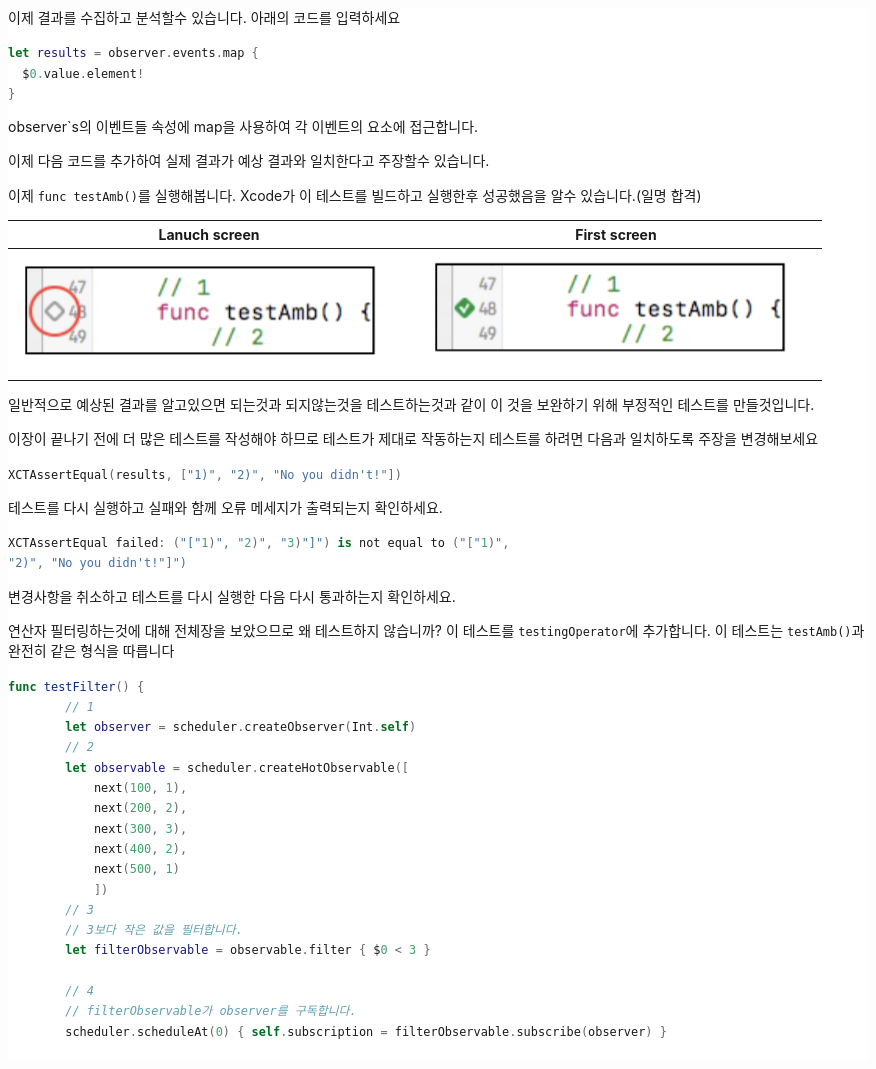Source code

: 이제 결과를 수집하고 분석할수 있습니다. 아래의 코드를 입력하세요 

```swift
let results = observer.events.map {
  $0.value.element!
}
```

observer`s의 이벤트들 속성에 map을 사용하여 각 이벤트의 요소에 접근합니다. 

이제 다음 코드를 추가하여 실제 결과가 예상 결과와 일치한다고 주장할수 있습니다.

이제 `func testAmb()`를 실행해봅니다. Xcode가 이 테스트를 빌드하고 실행한후 성공했음을 알수 있습니다.(일명 합격)<br>

| Lanuch screen | First screen | 
| :--: | :--: |
|![screen](/img/posts/RxSwift_Testing-3.png) | ![screen](/img/posts/RxSwift_Testing-4.png)| <br>

일반적으로 예상된 결과를 알고있으면 되는것과 되지않는것을 테스트하는것과 같이 이 것을 보완하기 위해 부정적인 테스트를 만들것입니다. 

이장이 끝나기 전에 더 많은 테스트를 작성해야 하므로 테스트가 제대로 작동하는지 테스트를 하려면 다음과 일치하도록 주장을 변경해보세요

```swift
XCTAssertEqual(results, ["1)", "2)", "No you didn't!"])
```

테스트를 다시 실행하고 실패와 함께 오류 메세지가 출력되는지 확인하세요. 

```swift
XCTAssertEqual failed: ("["1)", "2)", "3)"]") is not equal to ("["1)",
"2)", "No you didn't!"]")
```

변경사항을 취소하고 테스트를 다시 실행한 다음 다시 통과하는지 확인하세요. 

연산자 필터링하는것에 대해 전체장을 보았으므로 왜 테스트하지 않습니까? 이 테스트를 `testingOperator`에 추가합니다. 이 테스트는 `testAmb()`과 완전히 같은 형식을 따릅니다

```swift
func testFilter() {
        // 1
        let observer = scheduler.createObserver(Int.self)
        // 2
        let observable = scheduler.createHotObservable([
            next(100, 1),
            next(200, 2),
            next(300, 3),
            next(400, 2),
            next(500, 1)
            ])
        // 3
        // 3보다 작은 값을 필터합니다.
        let filterObservable = observable.filter { $0 < 3 }
        
        // 4
        // filterObservable가 observer를 구독합니다.
        scheduler.scheduleAt(0) { self.subscription = filterObservable.subscribe(observer) }
        
```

________________________________________

INSTRUCTIONS FOR THE TASK: Go through the data and show each line that holds "testAmb".

RESPONSE BELOW:
이제 `func testAmb()`를 실행해봅니다. Xcode가 이 테스트를 빌드하고 실행한후 성공했음을 알수 있습니다.(일명 합격)<br>
연산자 필터링하는것에 대해 전체장을 보았으므로 왜 테스트하지 않습니까? 이 테스트를 `testingOperator`에 추가합니다. 이 테스트는 `testAmb()`과 완전히 같은 형식을 따릅니다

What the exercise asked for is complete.